Le professioni del futuro
Quali sono le professioni del futuro ma soprattutto quali sono le professioni più richieste?
Dal momento che oggi non ci spostiamo più senza il nostro smartphone per essere sempre connessi è inevitabile che i lavori del futuro siano necessariamente attinenti all’universo dell’Industria 4.0.
Se fino a poco tempo fa si parlava di ingegnere, economista o chimico oggi si parla una lingua diversa. Essenzialmente si parla inglese.
Dovendo citare le professioni del futuro infatti, si deve parlare di data specialist, data scientist, cyber security specialist, business intelligent analyst, designer engineer, regulatory affairs, business analyst e Hse specialist.
Nomi difficili e forse sconosciuti ai più ma assolutamente emergenti.
I digital jobs
Le professioni dell’Ict non sono solo le professioni del futuro perché già oggi fanno la parte del leone se si analizzano i dati riguardanti l’occupazione soprattutto giovanile.
Si tratta infatti di lavori che stanno crescendo nel mercato internazionale ed in quello italiano con un ritmo maggiore rispetto a quello dei settori tradizionali.
Tra i settori particolarmente in crescita c’è quello dei creativi con il web designer, ma non vanno neanche sottovalutati i settori tradizionalmente intesi.
Nuove professioni e investimenti
Inutile dire che investire in questi nuovi settori potrebbe far aumentare notevolmente anche l’occupazione.

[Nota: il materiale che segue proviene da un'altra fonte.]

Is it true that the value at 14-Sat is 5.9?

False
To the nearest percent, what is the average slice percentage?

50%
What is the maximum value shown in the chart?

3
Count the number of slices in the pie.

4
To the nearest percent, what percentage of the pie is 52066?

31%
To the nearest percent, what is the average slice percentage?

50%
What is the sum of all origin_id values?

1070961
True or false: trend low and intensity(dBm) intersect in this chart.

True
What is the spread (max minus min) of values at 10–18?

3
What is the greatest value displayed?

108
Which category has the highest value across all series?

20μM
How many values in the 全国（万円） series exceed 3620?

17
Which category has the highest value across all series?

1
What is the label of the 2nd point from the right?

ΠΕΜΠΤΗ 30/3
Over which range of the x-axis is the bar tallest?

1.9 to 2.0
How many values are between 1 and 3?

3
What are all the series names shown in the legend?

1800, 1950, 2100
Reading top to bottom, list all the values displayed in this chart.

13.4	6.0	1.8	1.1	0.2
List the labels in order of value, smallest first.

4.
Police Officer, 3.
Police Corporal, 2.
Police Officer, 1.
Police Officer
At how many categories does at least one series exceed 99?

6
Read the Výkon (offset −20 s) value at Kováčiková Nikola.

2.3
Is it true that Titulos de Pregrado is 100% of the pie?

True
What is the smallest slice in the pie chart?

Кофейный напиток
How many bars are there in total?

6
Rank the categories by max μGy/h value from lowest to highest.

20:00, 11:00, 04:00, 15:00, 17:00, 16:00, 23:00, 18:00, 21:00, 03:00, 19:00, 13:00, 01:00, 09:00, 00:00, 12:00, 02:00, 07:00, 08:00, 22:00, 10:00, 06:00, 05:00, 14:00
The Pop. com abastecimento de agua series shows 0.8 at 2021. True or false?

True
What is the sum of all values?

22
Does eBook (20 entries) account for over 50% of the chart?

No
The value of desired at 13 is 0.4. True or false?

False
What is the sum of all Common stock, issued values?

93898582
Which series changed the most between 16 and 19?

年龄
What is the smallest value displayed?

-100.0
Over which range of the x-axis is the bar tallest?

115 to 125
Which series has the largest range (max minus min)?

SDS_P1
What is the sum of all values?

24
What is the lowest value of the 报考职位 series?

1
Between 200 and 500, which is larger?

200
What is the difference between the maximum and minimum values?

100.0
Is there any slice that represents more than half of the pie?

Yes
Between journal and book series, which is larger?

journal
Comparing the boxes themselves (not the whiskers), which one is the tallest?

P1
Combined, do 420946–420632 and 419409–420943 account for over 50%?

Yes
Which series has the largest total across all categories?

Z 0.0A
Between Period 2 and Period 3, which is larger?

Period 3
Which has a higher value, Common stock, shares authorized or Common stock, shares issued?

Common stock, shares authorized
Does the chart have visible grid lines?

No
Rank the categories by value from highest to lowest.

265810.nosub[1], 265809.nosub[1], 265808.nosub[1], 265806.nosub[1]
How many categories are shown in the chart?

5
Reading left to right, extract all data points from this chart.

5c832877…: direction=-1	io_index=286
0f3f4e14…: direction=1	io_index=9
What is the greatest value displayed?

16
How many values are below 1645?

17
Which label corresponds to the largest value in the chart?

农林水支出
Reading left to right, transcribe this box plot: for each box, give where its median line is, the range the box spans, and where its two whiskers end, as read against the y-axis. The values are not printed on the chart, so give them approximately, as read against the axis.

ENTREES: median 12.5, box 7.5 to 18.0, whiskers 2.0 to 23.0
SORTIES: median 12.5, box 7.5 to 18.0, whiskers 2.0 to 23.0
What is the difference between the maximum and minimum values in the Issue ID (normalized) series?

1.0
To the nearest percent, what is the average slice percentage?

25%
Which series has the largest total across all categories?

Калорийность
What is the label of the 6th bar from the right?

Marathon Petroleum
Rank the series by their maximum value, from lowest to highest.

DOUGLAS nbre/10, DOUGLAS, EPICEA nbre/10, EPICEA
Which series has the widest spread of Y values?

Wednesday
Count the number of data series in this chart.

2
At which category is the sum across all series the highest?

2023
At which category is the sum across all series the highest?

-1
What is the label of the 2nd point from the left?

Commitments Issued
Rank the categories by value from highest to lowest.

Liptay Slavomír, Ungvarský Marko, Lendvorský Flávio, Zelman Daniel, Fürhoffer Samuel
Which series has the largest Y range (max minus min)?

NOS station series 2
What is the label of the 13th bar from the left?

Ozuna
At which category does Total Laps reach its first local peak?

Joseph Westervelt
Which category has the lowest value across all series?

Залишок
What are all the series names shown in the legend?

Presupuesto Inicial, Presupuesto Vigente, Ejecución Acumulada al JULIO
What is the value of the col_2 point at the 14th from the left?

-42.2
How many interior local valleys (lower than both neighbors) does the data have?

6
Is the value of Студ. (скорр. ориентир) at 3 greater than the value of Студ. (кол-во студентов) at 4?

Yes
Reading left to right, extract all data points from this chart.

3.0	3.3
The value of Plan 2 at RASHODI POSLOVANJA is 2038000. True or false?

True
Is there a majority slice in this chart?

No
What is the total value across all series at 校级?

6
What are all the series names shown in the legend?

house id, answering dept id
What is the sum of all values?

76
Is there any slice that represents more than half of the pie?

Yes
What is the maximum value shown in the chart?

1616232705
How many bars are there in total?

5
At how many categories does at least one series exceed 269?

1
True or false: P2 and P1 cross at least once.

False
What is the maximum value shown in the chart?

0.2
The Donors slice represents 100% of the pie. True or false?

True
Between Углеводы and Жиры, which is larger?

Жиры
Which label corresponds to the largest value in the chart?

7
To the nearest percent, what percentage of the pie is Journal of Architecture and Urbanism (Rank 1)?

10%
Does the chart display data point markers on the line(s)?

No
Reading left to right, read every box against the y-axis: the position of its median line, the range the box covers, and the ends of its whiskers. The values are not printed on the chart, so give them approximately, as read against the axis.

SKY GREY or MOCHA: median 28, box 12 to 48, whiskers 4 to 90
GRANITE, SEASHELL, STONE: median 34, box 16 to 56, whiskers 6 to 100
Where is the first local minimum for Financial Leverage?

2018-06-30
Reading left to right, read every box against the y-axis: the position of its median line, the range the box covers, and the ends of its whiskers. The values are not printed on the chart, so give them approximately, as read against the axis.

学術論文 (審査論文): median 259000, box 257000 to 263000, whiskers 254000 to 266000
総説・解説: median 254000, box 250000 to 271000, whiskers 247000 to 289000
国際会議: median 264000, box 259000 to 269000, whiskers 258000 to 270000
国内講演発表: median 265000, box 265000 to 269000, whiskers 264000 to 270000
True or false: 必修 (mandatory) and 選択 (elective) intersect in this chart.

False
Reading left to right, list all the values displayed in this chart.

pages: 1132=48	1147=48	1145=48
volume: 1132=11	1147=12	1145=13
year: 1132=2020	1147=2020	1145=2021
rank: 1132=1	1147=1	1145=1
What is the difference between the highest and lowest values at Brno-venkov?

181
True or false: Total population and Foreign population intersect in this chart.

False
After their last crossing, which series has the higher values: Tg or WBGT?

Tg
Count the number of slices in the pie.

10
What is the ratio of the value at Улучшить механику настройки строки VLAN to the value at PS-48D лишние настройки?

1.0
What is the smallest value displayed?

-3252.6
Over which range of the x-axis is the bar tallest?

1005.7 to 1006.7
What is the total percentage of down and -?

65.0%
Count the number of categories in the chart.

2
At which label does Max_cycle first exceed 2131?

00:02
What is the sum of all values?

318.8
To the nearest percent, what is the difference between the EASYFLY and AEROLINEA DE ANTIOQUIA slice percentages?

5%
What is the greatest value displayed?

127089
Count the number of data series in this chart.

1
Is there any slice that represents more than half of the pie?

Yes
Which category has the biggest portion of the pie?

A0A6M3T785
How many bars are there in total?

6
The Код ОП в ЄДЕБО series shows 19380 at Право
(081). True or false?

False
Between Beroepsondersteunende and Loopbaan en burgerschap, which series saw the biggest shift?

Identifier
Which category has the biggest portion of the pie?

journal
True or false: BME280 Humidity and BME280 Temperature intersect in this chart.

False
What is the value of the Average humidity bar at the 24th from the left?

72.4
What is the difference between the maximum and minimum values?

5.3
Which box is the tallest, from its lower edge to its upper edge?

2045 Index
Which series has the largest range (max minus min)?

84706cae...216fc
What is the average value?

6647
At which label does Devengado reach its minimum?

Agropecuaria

Non a caso nel 2009 il Sole 24 ore riportava le conclusioni di uno studio del Cerm (Competitività, Regolazione e Mercati) che evidenziava come un investimento di 3 miliardi di euro nello sviluppo delle infrastrutture digitali avrebbe portato nel nostro Paese una ricaduta occupazionale di circa 150 mila posti di lavoro. Interventi mirati nei settori della fibra ottica, nella digitalizzazione dei servizi sanitari e nello sviluppo di modelli più efficienti legati al settore energetico.
Il settore farmaceutico e la ricerca del Cerm
Ma c’è un altro settore in forte espansione in Italia.
Sempre il Cerm ha evidenziato che nel 2015 il volume del commercio di prodotti farmaceutici è aumentato di nove volte rispetto a vent’anni prima.
Non solo. Sempre secondo la ricerca, nell’ambito dell’Unione europea l’Italia sarebbe al secondo posto per fatturato preceduta solo dalla Germania. Il 73% della nostra produzione sarebbe inoltre destinato all’esportazione.
Nel solo 2015 la spesa per il settore farmaceutico e quello biotech sarebbe stata di circa 1,5 miliardi tutti provenienti però (il 90%) dal settore privato.
Lavorare nell’industria del farmaco
La ricerca ha messo in evidenza l’esperienza della Glaxo Smith Kline (GSK), la multinazionale che in Italia con le consociate ha fatturato 1,8 miliardi di euro con un miliardo di valore aggiunto.
Sempre secondo la ricerca del Cerm, le attività italiane del gruppo hanno rappresentato un interessante caso di studio proprio per la capacità dimostrata di stabilire collaborazioni di ricerca capaci di valorizzare centri di ricerca e centri di competenze anche in settori diversi da quello della ricerca industriale.
E grazie a queste collaborazioni sono state sviluppate terapie per sette diverse malattie genetiche.